In Parker v British Airways Board [1982] 1 All ER 834 CA, the court of appeal ruled in favour of a man who found a gold bracelet at a British Airways lounge, which BA sold after he had handed it in. The court held that since Parker was invited to the lounge he was not trespassing and therefore was entitled to the money that BA made from the sale.

Archaeology consultants are, much like Parker, invited to conduct their investigation. Notwithstanding the landowner's right to property, it can be argued that it would be reasonable to assume that as part of their duty archaeologists will remove objects from the land for analysis and preservation. It might, therefore, be argued that landowners forfeit ownership of these objects purely because they have consented to an archaeological investigation taking place.

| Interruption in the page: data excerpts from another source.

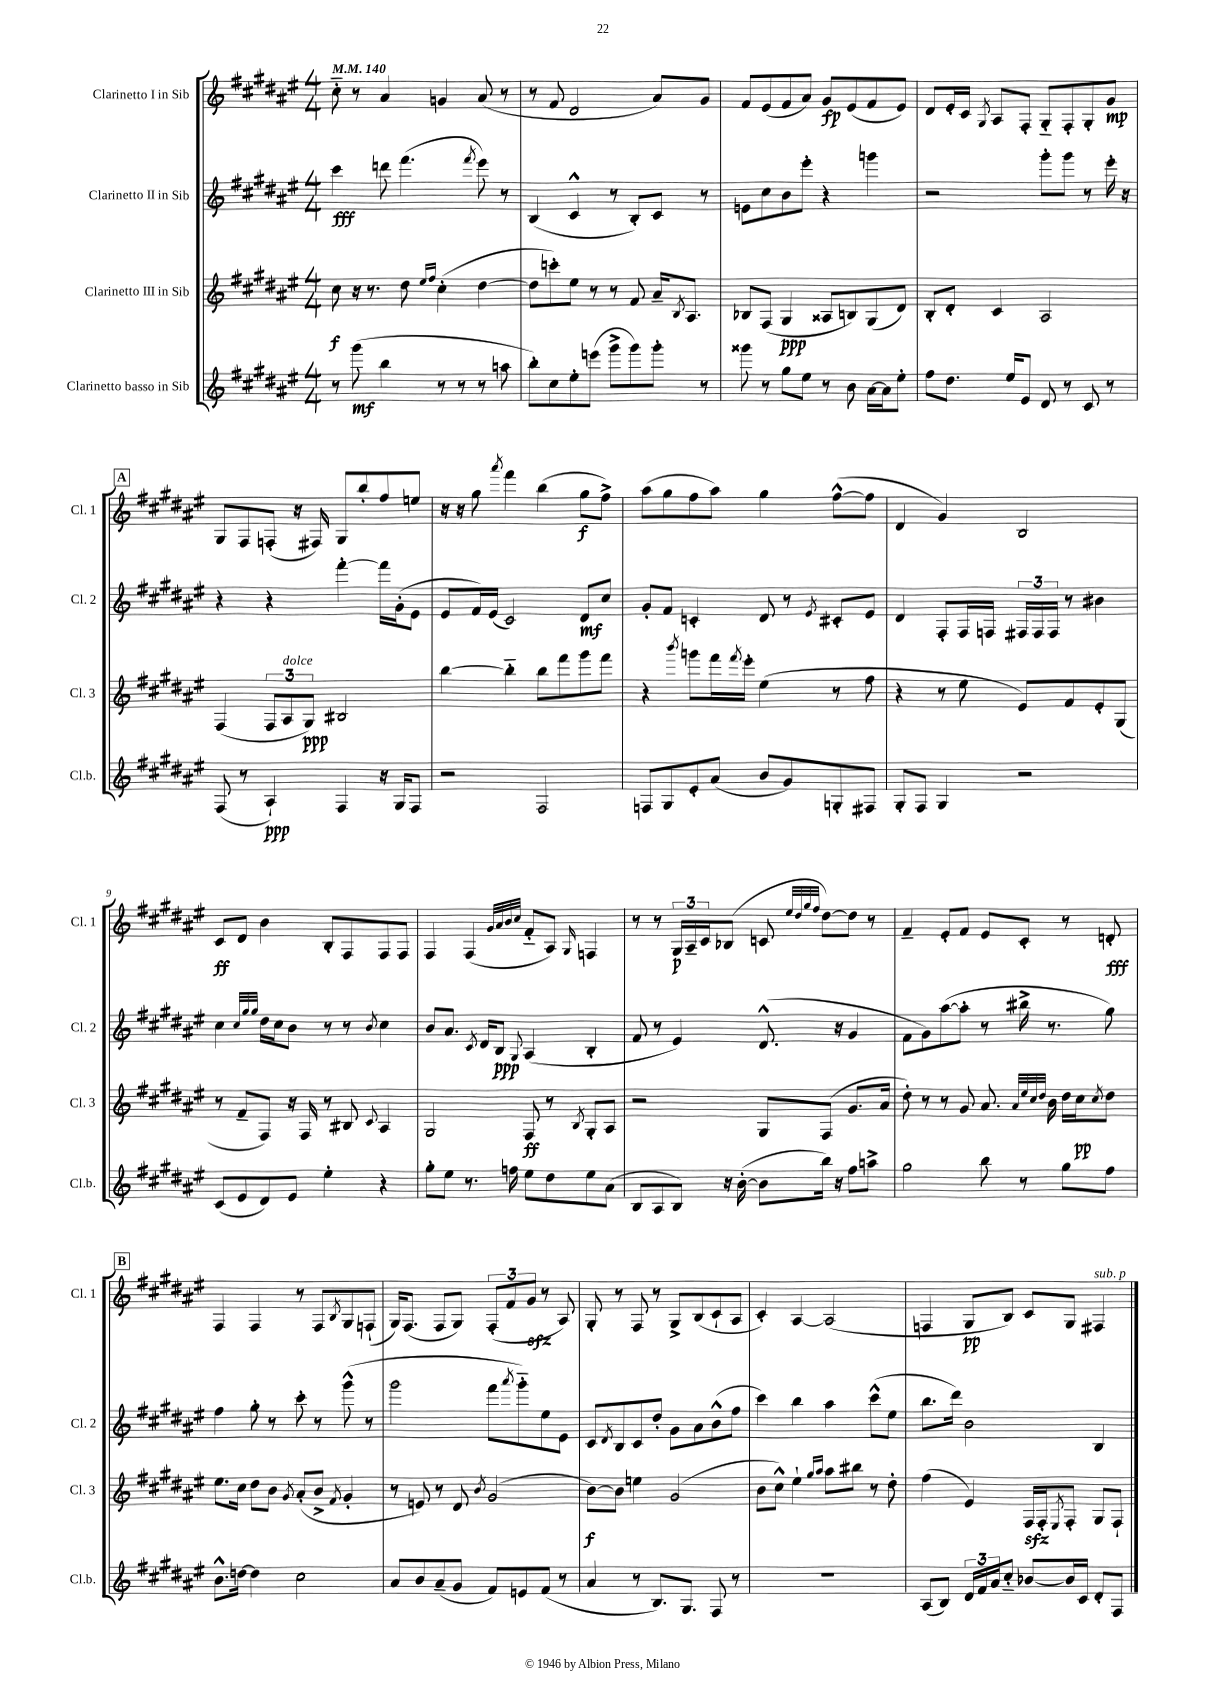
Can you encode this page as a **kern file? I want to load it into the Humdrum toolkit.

**kern	**kern	**kern	**kern
*staff4	*staff3	*staff2	*staff1
*clefG2	*clefG2	*clefG2	*clefG2
*k[f#c#g#d#a#e#]	*k[f#c#g#d#a#e#]	*k[f#c#g#d#a#e#]	*k[f#c#g#d#a#e#]
*M4/4	*M4/4	*M4/4	*M4/4
*MM140	*MM140	*MM140	*MM140
8r	8cc#	4ccc#	8cc#'~
(8ggg#	16r	.	8r
.	8.r	.	.
4bb	.	8ddd	4a#
.	8dd#	(4.fff#	.
.	16qqee#	.	.
.	16qqff#	.	.
8r	(4cc#'	.	4g
8r	.	.	.
.	.	8qfff#	.
8r	[4dd#	8eee#)	(8a#
8aa	.	8r	8r
=	=	=	=
8bb')	8dd#]	(4B	8r
8cc#	8ccc')	.	8f#
8ee#'	8ee#	4c#^^	2d#
(8eee	8r	.	.
8ggg#^	8r	8r	.
8ggg#)	8f#	8B')	.
8ggg#'	16a#~	8c#	8a#)
.	8qB	.	.
.	8.A#	.	.
8r	.	8r	8g#
=	=	=	=
8ggg##	8B-	8e	8f#
8r	(8F#	8cc#	(8e#
8gg#	4G#	8b	8f#
8ee#	.	8eee#'	8a#)
8r	8A##	4r	8g#
8b	8B)	.	(8e#
[16a#	(8G#	4ggg	8f#
16a#]	.	.	.
8ee#'	8d#)	.	8e#)
=	=	=	=
8ff#	8B'	2r	8d#
8.dd#	8d#'	.	16e#'
.	.	.	16c#
.	.	.	8qG#
.	4c#	.	8A#
16ee#	.	.	.
8e#	.	.	8F#'
8d#	2A#	8ggg#'	8G#'~
8r	.	8ggg#	8F#'
8c#	.	8r	8G#'
8r	.	16eee#'	8g#
.	.	16r	.
=	=	=	=
(8F#	(4F#	4r	8G#
8r	.	.	8F#
4A#`)	12F#	4r	(8F'
.	12A#	.	.
.	.	.	16r
.	12G#)	.	.
.	.	.	16F#)
4F#	2B#	[4fff#'	8G#
.	.	.	8bb'
16r	.	16fff#]	8ff#
16G#	.	(16g#'	.
8F#	.	8e#	8ee
=	=	=	=
2r	[4bb	8e#	16r
.	.	.	16r
.	.	16f#)	8gg#
.	.	(16e#	.
.	.	.	8qaaa#
.	4bb'~]	2c#)	4fff#
2F#	8bb	.	(4bb
.	8fff#	.	.
.	8ggg#	8d#	8gg#
.	8fff#	8cc#	8ff#^)
=	=	=	=
8F	4r	8g#'	(8aa#
8G#	.	8f#	8gg#
.	8qbbb	.	.
8e#'	8ggg	4c'	8ff#
(8a#	16fff#	.	8aa#)
.	8qfff#	.	.
.	16eee#'	.	.
8b	(4ee#	8d#	4gg#
8g#)	.	8r	.
.	.	8qe#	.
8G'	8r	8c#'	([8ff#^^
8F#	8ff#	8e#	8ff#]
=	=	=	=
8G#'	4r	4d#	4d#
8F#	.	.	.
4G#	8r	8F#'	4g#)
.	8ee#	16F#	.
.	.	16F	.
2r	8e#)	24F#	2B
.	.	24F#	.
.	.	24F#	.
.	8f#	8r	.
.	8e#'	4b#	.
.	(8G#	.	.
=	=	=	=
(8c#	8r	4cc#	8c#
8e#	8f#~	.	8d#
.	.	32qqcc#	.
.	.	32qqgg#	.
.	.	32qqgg#	.
8d#)	8F#)	16dd#	4b
.	.	16cc#	.
8e#	16r	8b	.
.	16F#	.	.
4ee#'	8r	8r	8B'
.	8B#	8r	8F#
.	8qqc#	8qb	.
4r	4A#	4cc#	8F#
.	.	.	8F#
=	=	=	=
8gg#'	2G#	8b	4F#
8ee#	.	8.a#	.
8.r	.	.	(4F#
.	.	8qc#	.
.	.	16d#	.
.	.	8B	.
16ff	.	.	.
.	.	.	32qqg#
.	.	.	32qqa#
.	.	.	32qqb
.	.	8qqG#	32qqcc#
8ee#	8F#	(4A#	8f#'~
8dd#	8r	.	8A#)
.	8qB	.	16qqG#
8ee#	8G#'	4B'	4F
(8a#	8A#	.	.
=	=	=	=
8B	2r	8f#	8r
8A#	.	8r	8r
8B)	.	4e#)	24G#
.	.	.	24A#~
.	.	.	24c#
16r	.	.	(8B-
([16b'	.	.	.
8b]	8G#	(8.d#^^	8c
.	.	.	32qqee#
.	.	.	32qqdd#
.	.	.	32qqgg#
.	.	.	32qqff#
16bb)	(8F#	.	[8dd#)
16r	.	16r	.
8ff#	8.g#	4g#	8dd#]
8aa^	.	.	8r
.	16a#	.	.
=	=	=	=
2gg#	8dd#')	8f#	4f#~
.	8r	8g#)	.
.	8r	([8aa#	8e#'
.	8g#	8aa#']	8f#
8bb	8.a#	8r	8e#
8r	.	16bb#^	8c#'
.	32qqa#	.	.
.	32qqee#	.	.
.	32qqcc#	.	.
.	32qqdd#	.	.
.	16b	8.r	.
8gg#	16dd#	.	8r
.	16cc#	.	.
.	8qcc#	.	.
8ff#	8dd#	8gg#)	8d'
=	=	=	=
8.b^^	8.ee#	4ff#	4F#
[16dd	16cc#	.	.
4dd]	8dd#	8gg#'	4F#
.	8b	8r	.
.	8qg#	.	.
2cc#	(8a#'	8ccc#'	8r
.	8b^	8r	8F#
.	8qf#	.	8qB
.	4g#'	(8ggg#^^	8G#
.	.	8r	(8F`
=	=	=	=
8a#	8r	2ggg#	16G#)
.	.	.	(8.F#
8b	8e)	.	.
(8a#~	8r	.	8F#
8g#	8d#	.	8G#)
.	8qb	.	.
8f#)	(2g#	8fff#	(12F#'
.	.	.	12f#
.	.	8qaaa#	.
8e	.	8ggg#'~)	.
.	.	.	12g#
(8f#	.	8ee#	8r
8r	.	8e#	8A#)
=	=	=	=
4a#	[8b)	8c#	8G#'
.	.	8qd#	.
.	8b]	8B	8r
8r	4ee	8c#	8F#
8.B)	.	8dd#'	8r
.	(2g#	8g#	8G#^
8.G#	.	.	.
.	.	8a#	(8B
8F#	.	(8b^^	8c#`
8r	.	8ff#	8A#
=	=	=	=
1r	8b	4ccc#)	4c#')
.	8cc#^^)	.	.
.	4ee#`	4bb	[4A#
.	16qqgg#	.	.
.	16qqaa#	.	.
.	8aa#	4aa#	(2A#]
.	8bb#	.	.
.	8r	(8ccc#^^	.
.	8dd#'	8ee#	.
=	=	=	=
(8A#	(4ff#	8.bb	4F
8B)	.	.	.
.	.	16ddd#)	.
24d#	4e#)	2b	8G#
24f#	.	.	.
24a#	.	.	.
8cc#'~	.	.	8B)
[8b-	16F#	.	8c#
.	16F#'	.	.
.	8qE#	.	.
16b-]	8F#'	.	8G#
16c#	.	.	.
8d#'	8G#	4B	4F#
8F#	8F#`	.	.
==	==	==	==
*-	*-	*-	*-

On the other hand, in the case of Waverley Borough Council v Fletcher [1995] 4 All ER 756, a metal detectorist dug up a medieval brooch. The council sued for its return arguing that, since it was found buried in its land, it was the rightful owner. Fletcher countered that he was pursuing an acceptable recreational activity and not trespassing. The high court judge ruled in Fletcher's favour. But the court of appeal disagreed. Notwithstanding the judges' agreement that metal detecting can be considered a recreational activity permitted in public parks, the court of appeal felt Fletcher's severance and removal of the brooch constituted trespass: therefore, the council was the rightful owner.

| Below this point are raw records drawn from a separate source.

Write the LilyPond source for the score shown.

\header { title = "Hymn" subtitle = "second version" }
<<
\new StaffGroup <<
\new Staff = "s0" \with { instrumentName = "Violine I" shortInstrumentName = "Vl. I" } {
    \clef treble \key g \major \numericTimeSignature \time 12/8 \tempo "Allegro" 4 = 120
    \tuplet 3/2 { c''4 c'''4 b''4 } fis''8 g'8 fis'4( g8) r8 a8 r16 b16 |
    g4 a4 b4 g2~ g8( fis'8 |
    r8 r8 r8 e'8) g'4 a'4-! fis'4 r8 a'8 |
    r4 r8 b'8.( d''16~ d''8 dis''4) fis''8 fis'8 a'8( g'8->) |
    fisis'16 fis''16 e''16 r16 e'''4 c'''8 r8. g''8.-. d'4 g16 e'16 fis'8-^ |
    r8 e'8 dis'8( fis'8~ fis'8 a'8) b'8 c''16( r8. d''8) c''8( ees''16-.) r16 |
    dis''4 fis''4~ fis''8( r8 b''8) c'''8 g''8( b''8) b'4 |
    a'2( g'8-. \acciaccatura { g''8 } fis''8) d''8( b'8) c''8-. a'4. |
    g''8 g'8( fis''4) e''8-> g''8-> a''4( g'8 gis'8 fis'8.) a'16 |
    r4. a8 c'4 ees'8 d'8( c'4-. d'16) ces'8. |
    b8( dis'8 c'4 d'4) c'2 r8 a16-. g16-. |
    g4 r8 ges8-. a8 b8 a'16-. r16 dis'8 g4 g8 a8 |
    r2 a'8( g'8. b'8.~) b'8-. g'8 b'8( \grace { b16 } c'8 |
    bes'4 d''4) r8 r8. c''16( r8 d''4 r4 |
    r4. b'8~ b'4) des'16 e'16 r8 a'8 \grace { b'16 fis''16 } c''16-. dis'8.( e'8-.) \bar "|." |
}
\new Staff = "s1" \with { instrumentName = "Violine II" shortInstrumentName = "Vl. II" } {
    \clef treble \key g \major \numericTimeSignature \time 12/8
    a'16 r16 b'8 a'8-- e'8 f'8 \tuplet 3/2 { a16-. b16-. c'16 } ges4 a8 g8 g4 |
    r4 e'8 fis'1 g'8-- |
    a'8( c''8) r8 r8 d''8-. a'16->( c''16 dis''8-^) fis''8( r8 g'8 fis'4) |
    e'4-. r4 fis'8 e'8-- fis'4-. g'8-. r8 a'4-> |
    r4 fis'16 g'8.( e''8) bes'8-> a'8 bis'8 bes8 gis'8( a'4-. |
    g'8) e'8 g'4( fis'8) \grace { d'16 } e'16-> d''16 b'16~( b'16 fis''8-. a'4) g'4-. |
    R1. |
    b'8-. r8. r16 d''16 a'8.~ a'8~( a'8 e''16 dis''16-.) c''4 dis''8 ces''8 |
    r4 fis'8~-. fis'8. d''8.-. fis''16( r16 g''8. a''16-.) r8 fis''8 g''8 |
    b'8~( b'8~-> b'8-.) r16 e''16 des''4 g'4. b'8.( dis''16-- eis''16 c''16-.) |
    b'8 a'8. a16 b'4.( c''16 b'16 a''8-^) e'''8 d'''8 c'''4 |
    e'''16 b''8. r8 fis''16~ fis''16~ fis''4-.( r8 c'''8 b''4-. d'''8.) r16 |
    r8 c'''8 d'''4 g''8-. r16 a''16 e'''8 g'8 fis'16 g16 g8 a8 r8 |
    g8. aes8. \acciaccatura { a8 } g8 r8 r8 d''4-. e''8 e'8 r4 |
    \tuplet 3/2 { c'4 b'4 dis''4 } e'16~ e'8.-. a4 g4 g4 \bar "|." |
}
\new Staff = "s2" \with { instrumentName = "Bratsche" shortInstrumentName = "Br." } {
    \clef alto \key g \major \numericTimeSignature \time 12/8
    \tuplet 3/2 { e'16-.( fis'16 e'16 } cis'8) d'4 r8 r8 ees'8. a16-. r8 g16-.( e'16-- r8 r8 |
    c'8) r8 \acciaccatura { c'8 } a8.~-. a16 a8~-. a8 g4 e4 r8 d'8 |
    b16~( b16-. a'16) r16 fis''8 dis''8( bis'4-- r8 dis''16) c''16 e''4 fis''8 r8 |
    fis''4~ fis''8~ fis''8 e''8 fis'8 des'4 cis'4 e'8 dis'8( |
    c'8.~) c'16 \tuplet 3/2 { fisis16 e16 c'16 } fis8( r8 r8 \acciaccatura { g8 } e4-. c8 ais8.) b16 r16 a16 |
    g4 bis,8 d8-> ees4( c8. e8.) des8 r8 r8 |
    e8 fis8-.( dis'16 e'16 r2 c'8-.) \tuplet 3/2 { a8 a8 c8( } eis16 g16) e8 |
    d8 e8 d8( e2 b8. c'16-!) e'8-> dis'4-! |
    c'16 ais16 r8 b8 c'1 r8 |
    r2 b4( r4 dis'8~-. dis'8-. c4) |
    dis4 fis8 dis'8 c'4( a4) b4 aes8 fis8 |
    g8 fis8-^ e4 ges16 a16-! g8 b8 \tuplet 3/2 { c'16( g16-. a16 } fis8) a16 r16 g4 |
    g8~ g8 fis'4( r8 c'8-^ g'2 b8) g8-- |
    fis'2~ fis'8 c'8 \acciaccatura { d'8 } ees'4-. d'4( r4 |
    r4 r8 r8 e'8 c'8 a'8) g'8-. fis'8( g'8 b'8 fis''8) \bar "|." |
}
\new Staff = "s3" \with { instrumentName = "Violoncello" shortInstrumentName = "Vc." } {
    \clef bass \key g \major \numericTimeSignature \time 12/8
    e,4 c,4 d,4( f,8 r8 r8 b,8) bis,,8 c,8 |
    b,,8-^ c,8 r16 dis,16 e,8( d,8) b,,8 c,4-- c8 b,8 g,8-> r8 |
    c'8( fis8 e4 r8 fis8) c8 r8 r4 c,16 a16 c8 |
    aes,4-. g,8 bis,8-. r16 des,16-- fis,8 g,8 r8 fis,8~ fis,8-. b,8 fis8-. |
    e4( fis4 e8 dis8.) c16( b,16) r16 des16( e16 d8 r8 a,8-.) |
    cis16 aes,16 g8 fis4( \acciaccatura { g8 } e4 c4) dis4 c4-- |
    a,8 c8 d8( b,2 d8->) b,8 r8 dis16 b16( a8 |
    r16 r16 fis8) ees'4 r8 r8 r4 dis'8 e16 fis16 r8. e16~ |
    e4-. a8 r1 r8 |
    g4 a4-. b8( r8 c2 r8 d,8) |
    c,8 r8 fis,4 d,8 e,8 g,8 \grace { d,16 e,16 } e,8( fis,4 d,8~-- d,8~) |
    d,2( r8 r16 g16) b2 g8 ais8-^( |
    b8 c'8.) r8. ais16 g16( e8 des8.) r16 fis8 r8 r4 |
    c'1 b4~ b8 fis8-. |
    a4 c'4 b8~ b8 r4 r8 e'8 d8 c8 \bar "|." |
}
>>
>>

Archaeologists are clearly invited to carry out an investigation on the land. But it is the selection, severance and removal of objects, and their deposition with a third party repository, which might not be covered by the contract with the developer/landowner and could, therefore, be considered unauthorised.

"One of the great merits of the common law", wrote Lord Justice Donaldson discussing the British Airways case, "is that it is usually sufficiently flexible to take account of the changing needs of a continually changing society". Alas, concerning archaeological finds the existing law does not sufficiently protect landowners, nor does it adequately facilitate transfer of title in the course of archaeological projects. These issues have not yet been researched, and there is no reference point for examining them. It seems to me that the time for action has come, before archaeological institutions in England are swamped with potsherds and bricks to which they have no title.

These issues are explored at greater length in a 2009 MA dissertation submitted by the author to UCL Institute of Archaeology.